# CKP?



## bigdaddyII (Dec 24, 2008)

Okay, so my car (2000 Sentra GXE 1.8 liter) started acting silly a couple weeks ago. Through a call to the dealership with my VIN and the help of this forum I suspect the CKP is bad. I call several auto part stores and am told that their is no such part, except for Advance Auto who has the part for $23.00. I ordered it and when it came in it said "Cam Position Sensor". I figure, cant hurt to change that and I will just get the right part from the dealership. I change the cam sensor this morning and go to the dealership where I am told that they are the same sensor, so I buy the one from the dealership for $10 more than I paid at Advance because I dont have time to wait for it to come in. If I am not mistaking the CKP is right where the transmission and the engine meet? I am having trouble getting the sensor out of there, any tips? The sensor that is on there and the one the dealership gave me look different, I will try to take the sensor out and if the new one dont work bring it to the dealership and let them match it. I also noticed a couple melted wires behind the airbox on the fender. I will have to wait till tommorrow to take the box off and investigate the damage as it started raining on me. Anyone know what wiring harness runs behind there so I can start tracking on down? I will also appreciate ANY tips on getting that damn sensor out as well. Thanks.


----------



## SPEEDO (Jun 9, 2003)

The "crank" sensor has been up-dated and it doeas look different! The plug-in is backwards and its a beotch to plug in, use a long screw driver/ prybar with a bent end to help you (attack from the bottom)


----------



## bigdaddyII (Dec 24, 2008)

I just tried to plug in the connector to the new sensor (never got the old one out) and it will not plug in, so I assumed it was the wrong part. I gave up for the day but will try again. The sensor I was looking at is next to the transmission on the bellhousing. Am I on the right track?


----------



## SPEEDO (Jun 9, 2003)

Nissan has a kit (3 sensors in it) pt# 23731-4M528 for about $50
The single sensor pt# 23731-4M50B runs about $25 (online prices)
But yah you are on the right path!


----------



## bigdaddyII (Dec 24, 2008)

SPEEDO, I appreciate you being the only one to take time and help me. I fought trying to find this thing and busted nuckles and got a nice cut on my forehead. I have no way to get at this from underneath. I will return the sensor I bought from the dealership and have it towed to the dealership and let them do the recall on it.


----------



## SPEEDO (Jun 9, 2003)

Before you have it towed, call the Service dept with your vin number to make sure the recall has NOT been done! If it has, then they are going to charge you! Depending on your situation, you might leave the sensor on your console(let them know) so they can install it, rather than charge you for another one!


----------



## bigdaddyII (Dec 24, 2008)

I called last week when I first found out about that sensor that may be causing my problem. I have a recall on that and foam around the ECM.


----------



## bigdaddyII (Dec 24, 2008)

I had the car towed to the dealership Monday.
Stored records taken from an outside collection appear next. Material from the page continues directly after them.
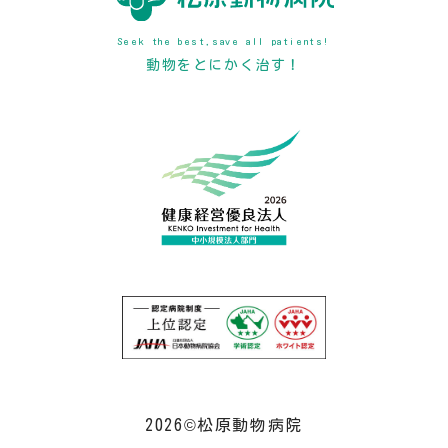
Seek the best,save all patients!
動物をとにかく治す！
2026©松原動物病院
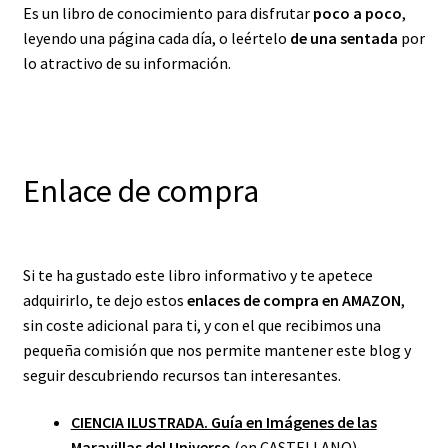
Es un libro de conocimiento para disfrutar
poco a poco
,
leyendo una página cada día, o leértelo
de una sentada
por
lo atractivo de su información.
Enlace de compra
Si te ha gustado este libro informativo y te apetece
adquirirlo, te dejo estos
enlaces de compra en AMAZON
,
sin coste adicional para ti, y con el que recibimos una
pequeña comisión que nos permite mantener este blog y
seguir descubriendo recursos tan interesantes.
CIENCIA ILUSTRADA. Guía en Imágenes de las
Maravillas del Universo
(en CASTELLANO).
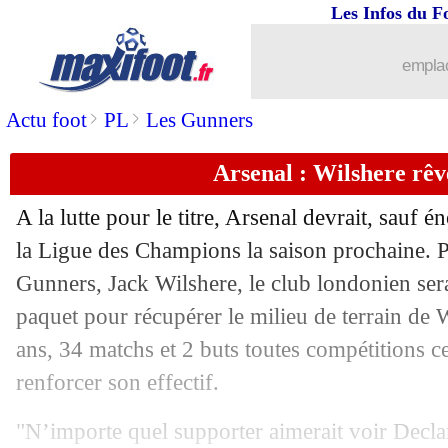
Les Infos du F
30/03
LdF (f)
: l'OL éliminé par Chelsea !
emplac
30/03
OM
: Ounahi confirme pour sa blessu
>
>
Actu foot
PL
Les Gunners
30/03
OM
: Tudor voit grand pour Nuno Tav
Arsenal : Wilshere rêv
30/03
Sondage MF
: Mbappé, plus de 100 b
A la lutte pour le titre, Arsenal devrait, sauf 
30/03
Man Utd
: les regrets de Schneiderlin
la Ligue des Champions la saison prochaine. P
Gunners, Jack Wilshere, le club londonien serai
30/03
Rennes
: ce que Genesio réclame à ses
paquet pour récupérer le milieu de terrain de
ans, 34 matchs et 2 buts toutes compétitions ce
30/03
EdF
: Mbappé capitaine, Evra dit oui
renforcer son effectif.
30/03
LdC (f)
: le PSG prend la porte !
"N’importe quel supporter aimerait voir Decla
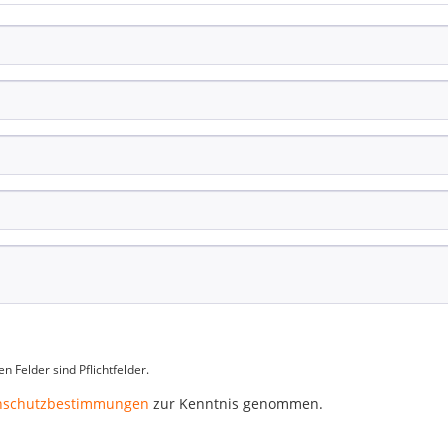
n Felder sind Pflichtfelder.
nschutzbestimmungen
zur Kenntnis genommen.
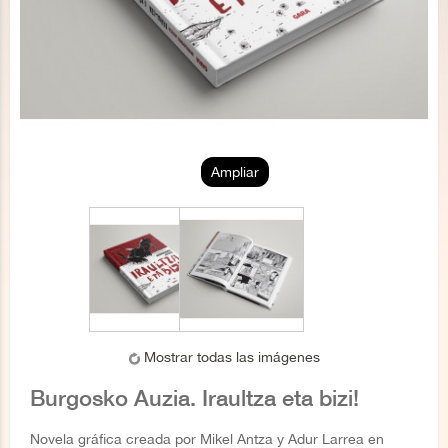
Ampliar
Mostrar todas las imágenes
Burgosko Auzia. Iraultza eta bizi!
Novela gráfica creada por Mikel Antza y Adur Larrea en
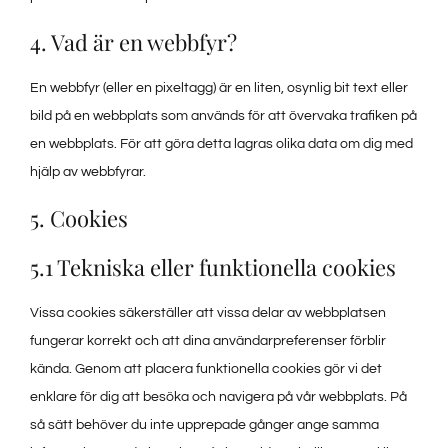
4. Vad är en webbfyr?
En webbfyr (eller en pixeltagg) är en liten, osynlig bit text eller
bild på en webbplats som används för att övervaka trafiken på
en webbplats. För att göra detta lagras olika data om dig med
hjälp av webbfyrar.
5. Cookies
5.1 Tekniska eller funktionella cookies
Vissa cookies säkerställer att vissa delar av webbplatsen
fungerar korrekt och att dina användarpreferenser förblir
kända. Genom att placera funktionella cookies gör vi det
enklare för dig att besöka och navigera på vår webbplats. På
så sätt behöver du inte upprepade gånger ange samma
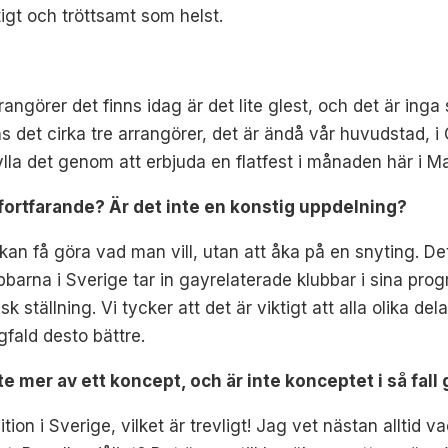
tigt och tröttsamt som helst.
görer det finns idag är det lite glest, och det är inga 
ns det cirka tre arrangörer, det är ändå vår huvudstad, 
fylla det genom att erbjuda en flatfest i månaden här i M
fortfarande? Är det inte en konstig uppdelning?
an få göra vad man vill, utan att åka på en snyting. De
bbarna i Sverige tar in gayrelaterade klubbar i sina progra
sk ställning. Vi tycker att det är viktigt att alla olika d
gfald desto bättre.
ite mer av ett koncept, och är inte konceptet i så fal
tion i Sverige, vilket är trevligt! Jag vet nästan alltid 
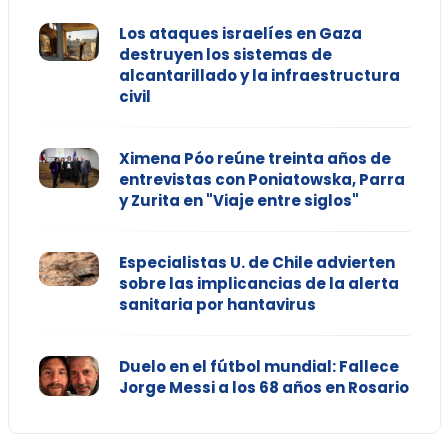
Los ataques israelíes en Gaza
destruyen los sistemas de
alcantarillado y la infraestructura
civil
Ximena Póo reúne treinta años de
entrevistas con Poniatowska, Parra
y Zurita en "Viaje entre siglos"
Especialistas U. de Chile advierten
sobre las implicancias de la alerta
sanitaria por hantavirus
Duelo en el fútbol mundial: Fallece
Jorge Messi a los 68 años en Rosario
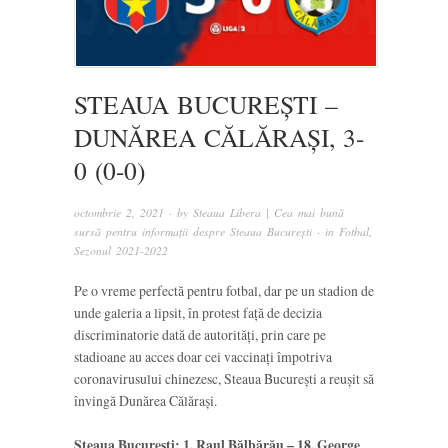
STEAUA BUCUREȘTI –
DUNĂREA CĂLĂRAȘI, 3-
0 (0-0)
octombrie 2, 2021
· by
Steaua Libera | Cea mai bună
sursă pentru informații despre Steaua București
· in
Fotbal
,
Sezonul 2021-2022
Pe o vreme perfectă pentru fotbal, dar pe un stadion de
unde galeria a lipsit, în protest față de decizia
discriminatorie dată de autorități, prin care pe
stadioane au acces doar cei vaccinați împotriva
coronavirusului chinezesc, Steaua București a reușit să
învingă Dunărea Călărași.
Steaua București: 1. Raul Bălbărău – 18. George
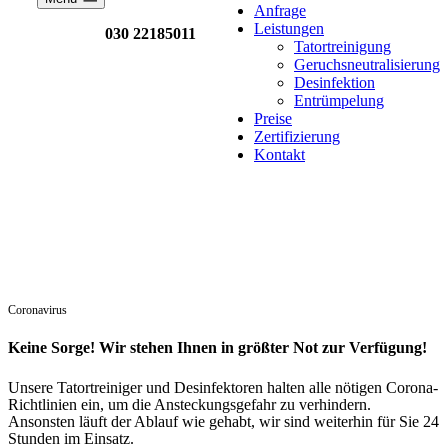
Anfrage
Leistungen
030 22185011
Tatortreinigung
Geruchsneutralisierung
Desinfektion
Entrümpelung
Preise
Zertifizierung
Kontakt
Coronavirus
Keine Sorge! Wir stehen Ihnen in größter Not zur Verfügung!
Unsere Tatortreiniger und Desinfektoren halten alle nötigen Corona-
Richtlinien ein, um die Ansteckungsgefahr zu verhindern.
Ansonsten läuft der Ablauf wie gehabt, wir sind weiterhin für Sie 24
Stunden im Einsatz.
They called yesterday to say that they did the recall and the car still wont start. The tech that did the recall seems to think that it may be the ECM. They are going to diagnose the problem and call me back. Could the foam recall not being done damage the ECM? I assume that turned into a recall for a reason. Maybe have something to do with the loud buzz coming from the dash after a failed attempt to start?


----------



## metro273 (Sep 16, 2005)

Sounds like a bad ecm or even a broken wire.


----------



## bigdaddyII (Dec 24, 2008)

It gets a little bit better. Received a call from the dealership yesterday shortly after posting. It cost me $90 to find out that it may not be my computer because they found that the computer is just not getting any power. They checked power to the PCM and it dosent have any either but am getting power from the fuse box. They now think that it is the relay between the PCM and the fuse box, and the tech "gaurenteed" that the car would run after. We will see, another $275 thank you very much. My *** pocket is beginning to feel this. If this dosent fix it I think I will pay what I owe and push the damn thing to the sales side and trade it in.


----------



## bigdaddyII (Dec 24, 2008)

All said and done, I picked the car up yesterday. Recalls performed, and relay repaired. Total bill=$460 to change the relay, and change a wire that shorted out from the harness that sits next to the battery.


----------